NATIONAL DEPARTMENTS OUTSTANDING • The Financial Disclosure Forms of the following National Departments were still outstanding by 1 September 2011: • It would appear that the above-mentioned national departments did not take heed to the pro-active steps taken by the PSC. Therefore, strong action should be taken against the SMS members and EAs of these departments.
RECOMMENDATIONS • EAs should put effective systems in place to ensure submissions of the forms on time: Regulation C of Chapter 3 of the PSR clearly stipulates that SMS members must submit their financial disclosure forms to their Executive Authorities not later 30 April of each year. After the Executive Authority has signed the forms, copies of the disclosure should then be submitted to the PSC by not later 31 May of each year. To this end, it is recommended that EAs should put effective systems in place, such as appointing Ethics Officers, to enforce and monitor compliance with the Financial Disclosure Framework within their respective departments. Such systems should be geared towards the timely submission of financial disclosures by the stipulated due date. • EAs should ensure that the disclosure forms are submitted to the PSC on time: The scrutiny has also found instances where SMS members had submitted their disclosure forms on time to the EAs, but the latter had delayed in signing the forms and sending copies to the PSC by the due date. It is recommended, therefore, that EAs should prioritize the checking of disclosure forms by senior managers in their respective departments so as to meet the stipulated submission deadline.

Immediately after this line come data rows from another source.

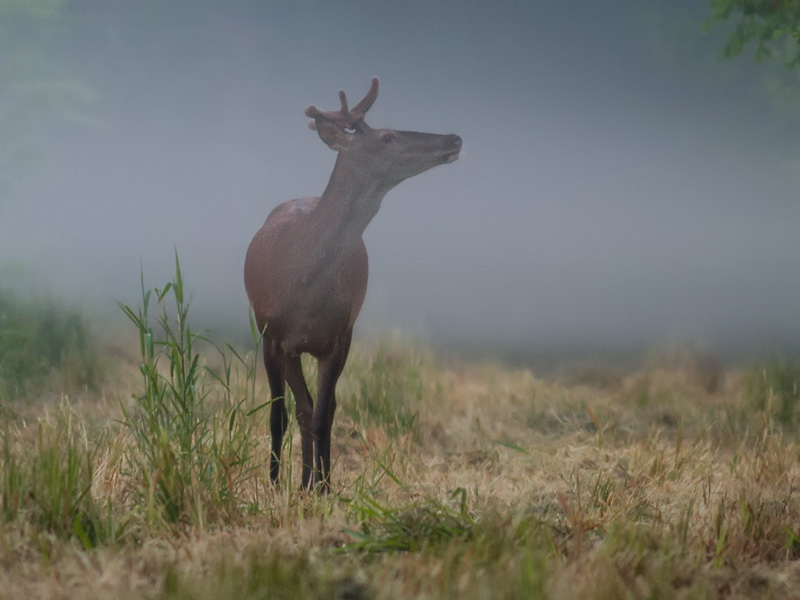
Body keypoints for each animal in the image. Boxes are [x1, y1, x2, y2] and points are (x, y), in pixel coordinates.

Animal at [242, 78, 462, 492]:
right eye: (388, 136)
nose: (454, 138)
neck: (304, 282)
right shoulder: (272, 333)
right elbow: (281, 414)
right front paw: (277, 485)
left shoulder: (339, 336)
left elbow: (322, 414)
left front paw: (324, 487)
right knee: (296, 408)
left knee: (319, 408)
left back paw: (311, 481)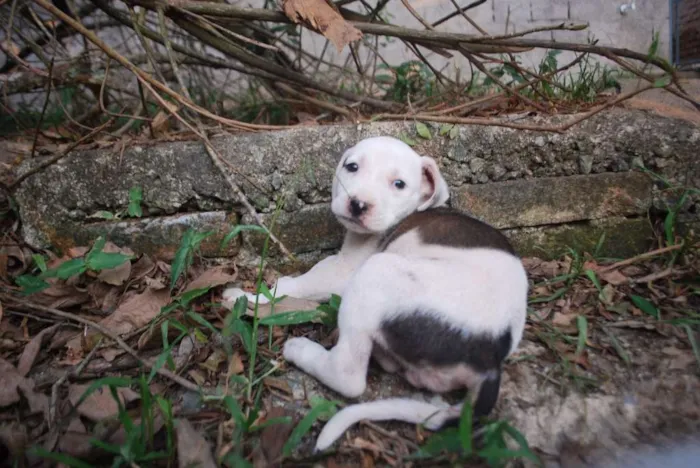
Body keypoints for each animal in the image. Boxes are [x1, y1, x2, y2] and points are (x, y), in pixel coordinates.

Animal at [221, 137, 528, 452]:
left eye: (399, 184)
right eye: (352, 167)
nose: (358, 204)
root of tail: (488, 359)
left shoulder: (344, 271)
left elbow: (294, 285)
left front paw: (247, 298)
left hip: (375, 274)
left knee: (349, 376)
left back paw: (302, 351)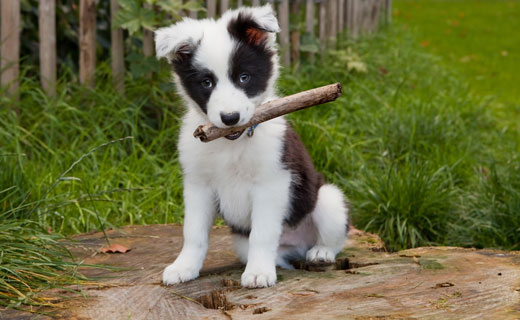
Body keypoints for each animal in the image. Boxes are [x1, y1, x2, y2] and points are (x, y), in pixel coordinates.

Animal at [154, 3, 350, 288]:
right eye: (206, 83)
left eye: (244, 77)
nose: (230, 118)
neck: (231, 145)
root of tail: (297, 244)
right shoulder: (198, 185)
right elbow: (193, 232)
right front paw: (184, 267)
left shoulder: (271, 182)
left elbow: (263, 233)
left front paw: (258, 273)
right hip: (241, 241)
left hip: (327, 199)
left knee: (334, 237)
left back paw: (320, 252)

Parliament should consider taking action against EAs who fail to comply with the Financial Disclosure Framework by not submitting the Financial Disclosure Forms to the PSC by the stipulated due date, and those who fail to take the necessary disciplinary actions against transgressing senior managers within their respective departments.

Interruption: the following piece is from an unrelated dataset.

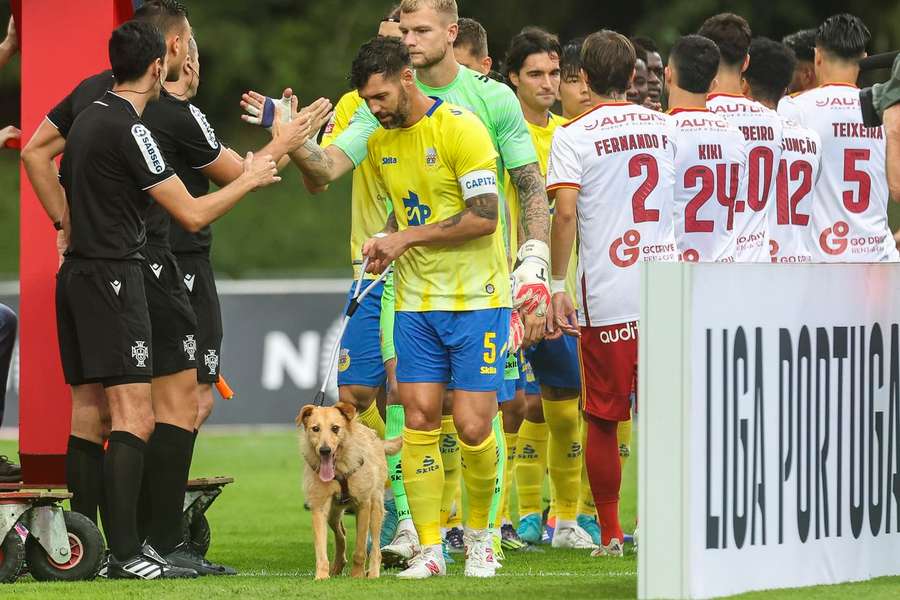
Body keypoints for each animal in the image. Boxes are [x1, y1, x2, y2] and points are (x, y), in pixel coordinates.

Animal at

RECOMMENDATIONS • Disciplinary action should be taken against transgressing HoDs and other senior managers: Failure to fully and honestly disclose the financial interests is misconduct. Therefore, EAs should ensure that disciplinary action is taken against transgressing officials for non-compliance with the Financial Disclosure Framework, as provided for by Regulation H of Chapter 3 of the PSR. Such officials are HoDs and other members of the SMS whose forms are submitted late and those who fail to submit at all. • Scrutiny of the forms should be conducted at departmental level: The PSC recommends that the management of conflicts of interest should take place at departmental level. In this regard, EAs should assess and scrutinize disclosure forms of SMS members within their respective departments. Depending on the outcome of such scrutiny, EAs should take appropriate actions and inform the PSC on how the identified conflicts of interest of the SMS members within their departments have been addressed. The Ethics Officers would be instrumental in the scrutiny of financial disclosure forms of their respective departments. HoDs and EAs, as the case may be should take step geared at ensuring that potential conflicts of interest do not become actual conflicts of interest.
CONCLUSION • The management of potential conflicts of interest forms an integral part in the Public Service’s initiatives to become integrity driven. Through the identification and management of potential conflicts of interest honest public servants are kept honest and professional ethics is promoted within the workplace. Compliance to the Framework should therefore not be seen purely as a mandatory requirement but as an ethical obligation of each and every senior manager. • Moreover, a disclosure framework should be regarded as part of a larger effort to regulate conflicts of interest situations in the Public Service. While it is a crucial tool for preventing and controlling abuse of office by public servants, it cannot deal with the full range of conflict of interest situations that emerge at departmental level. However, the Framework has assisted in raising awareness among public servants for the need to be transparent and accountable in the execution of their official duties.